Cristiane I. Matsumoto
Sócia do Pinheiro Neto Advogados
Por meio da Solução de Consulta (SC) Cosit nº 15/2021, a Receita Federal do Brasil (RFB) autorizou a compensação entre créditos de saldo negativo de IRPJ e CSLL apurados anteriormente à entrada da empresa no e-Social, com débitos de Contribuições Previdenciárias e destinadas as Terceiras Entidades ou Fundos (Sistema S), previstos nos artigos 2º e 3º da Lei nº 11.457/2007, apurados posteriormente a vigência do e-Social.
No caso analisado, a RFB entendeu que embora o contribuinte tenha ingressado no e-Social apenas em julho de 2018, o fato gerador do IRPJ e CSLL do ano-calendário de 2018 se concretizaria apenas em dezembro de 2018, nos termos do Parecer Normativo Cosit/RFB nº 2/2018. Assim, como as apurações das estimativas das competências de janeiro a junho daquele ano (período anterior ao e-Social) se tornaram efetivas apenas em dezembro de 2018 (período posterior ao e-Social), deveria ser autorizada a compensação cruzada prevista no artigo 26-A da Lei nº 11.457/2007, incluído pela Lei nº 13.670/2018.

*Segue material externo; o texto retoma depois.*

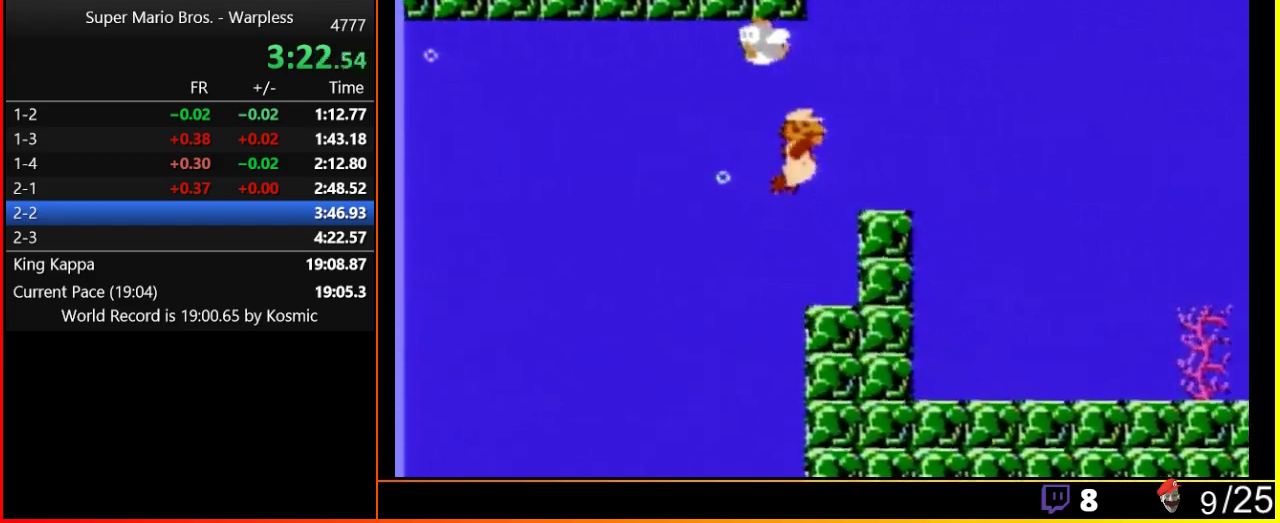
{"buttons": ["A", "DPAD_RIGHT"], "events": [[83, "A", "down"], [150, "A", "up"], [200, "A", "down"], [267, "A", "up"], [317, "A", "down"], [400, "A", "up"], [467, "A", "down"]]}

O entendimento proferido no âmbito da SC Cosit nº 15/2021 lastreia-se no mencionado Parecer Normativo Cosit/RFB nº 2/2018, que dispõe que a estimativa configura mera antecipação do tributo, inexistindo liquidez e certeza do crédito até a apuração do saldo do tributo ao final do ano, momento da sua confissão em Declaração de Compensação (Dcomp) para fins da compensação prevista no artigo 170 do Código Tributário Nacional (CTN).
Em síntese, a RFB sacramenta o entendimento de que para a compensação tributária é imprescindível a presença de liquidez e certeza do crédito tributário. Situação essa equivalente, portanto, aos casos de discussão judicial envolvendo créditos tributários.
Isso porque, nas situações onde o crédito tributário permanece sub judice, durante todo o curso do processo há mera expectativa de direito pelo contribuinte. Somente após decisão final transitada em julgado é que referido crédito se concretiza, configurando-se, assim, sua liquidez e certeza para a posterior compensação.
Justamente por essa razão é que a regra prevista no artigo 170-A do CTN dispõe que é vedada a compensação de tributo objeto de medida judicial antes do trânsito em julgado da respectiva decisão judicial.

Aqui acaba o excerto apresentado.